Fazit: würde sie wieder nehmen


----------



## akami (18. Januar 2011)

Das "Square" ist schon ein Traum und die angebotene Runde würde ich gerne drehen. Darfst dann selbstredend auch mal auf das V.SX, wenn du denn magst. Ich sitze wie auf heißen Kohlen und warte und warte und warte....


Das klingt doch gut. Ich höre mir lieber die Meinung der Rider an als die der Testzeitschriften. die hängen sich gerne mal an unwichtigen Details auf.


----------



## litefreak (19. Januar 2011)

Auf dein Angebot komme ich auch gerne zurück 
(Dein Rad ist aber noch nicht da, richtig?)

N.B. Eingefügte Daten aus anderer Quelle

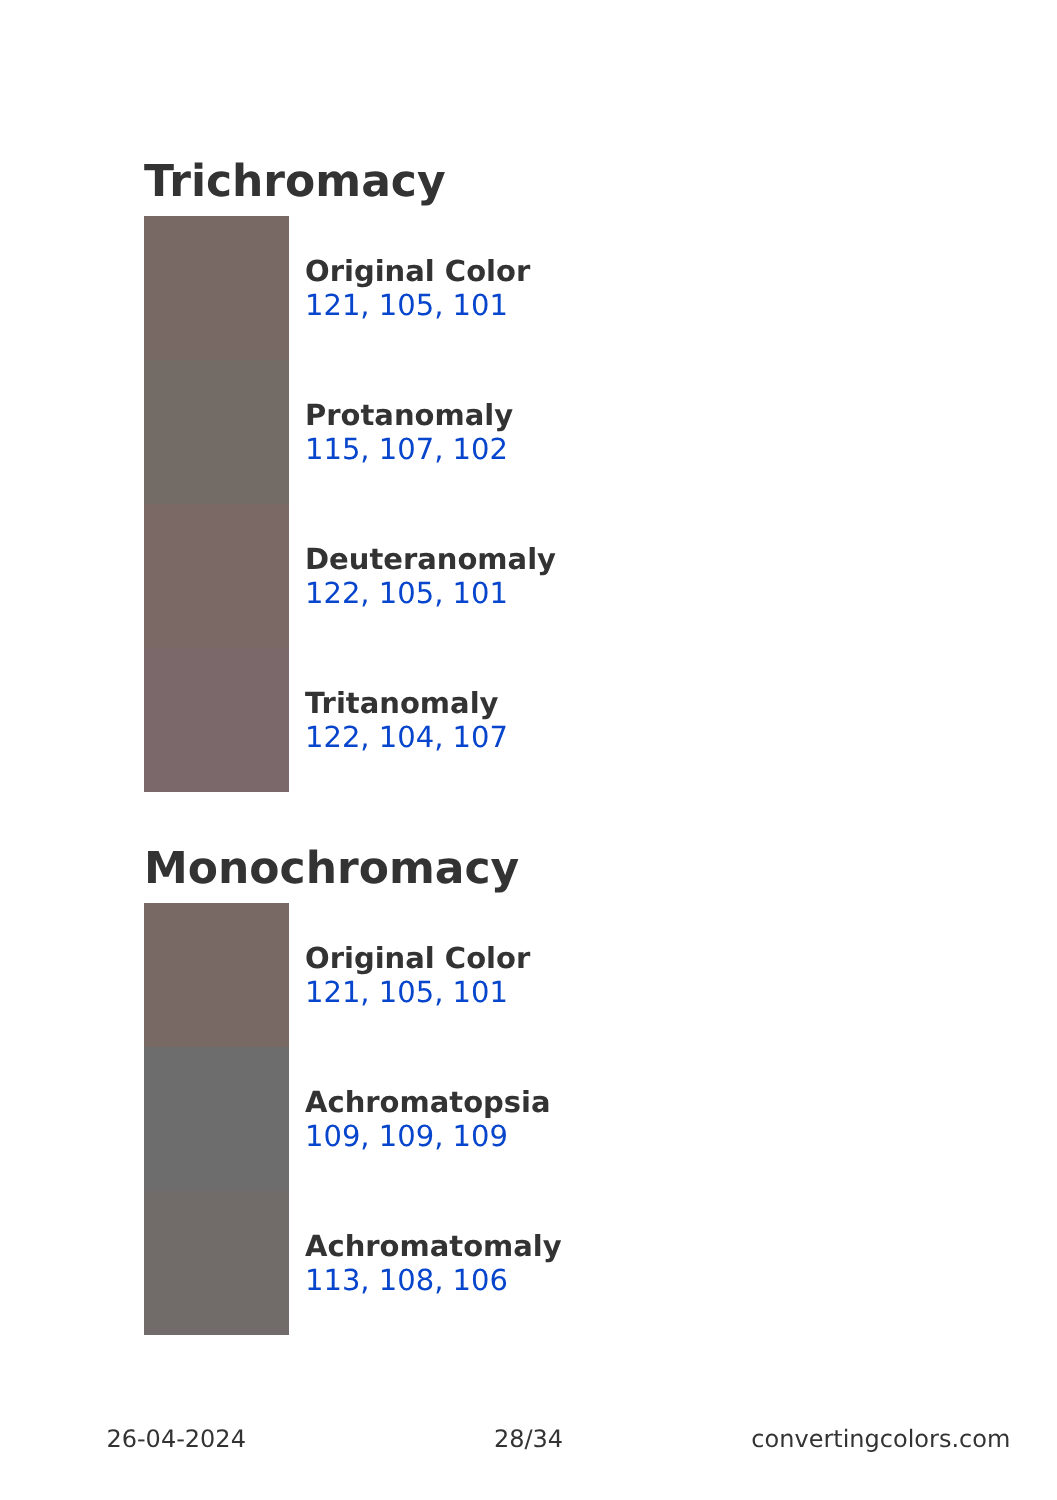Trichromacy
Original Color
121, 105, 101
Protanomaly
115, 107, 102
Deuteranomaly
122, 105, 101
Tritanomaly
122, 104, 107
Monochromacy
Original Color
121, 105, 101
Achromatopsia
109, 109, 109
Achromatomaly
113, 108, 106
26-04-2024 28/34 convertingcolors.com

Ich habe die Formula 2009er. Bei der Formula 2010, wo nur der Geberkolben und der Griff eine Neuerung erfahren hat, hat sich der leer Weg deutlich verringert.
Ein Kollege hat das Nerve Am 2010, wo diese verbaut ist, daher hatte ich einen direkten Vergleich.
Leider war seine Bremse noch nicht eingefahren, daher war die Bremsleistung noch nicht auf 100%.


----------



## MTB-News.de




----------



## smallwaverider (19. Januar 2011)

burn schrieb:


> Sonntag 15 : 00 Holstentor
> Wer kommt mit ?


 
Bin vormittags beim Winterlauf in Ratzeburg. Wird wohl eher nichts bei
mir.


----------



## akami (19. Januar 2011)

slackfreak schrieb:


> Auf dein Angebot komme ich auch gerne zurück
> (Dein Rad ist aber noch nicht da, richtig?)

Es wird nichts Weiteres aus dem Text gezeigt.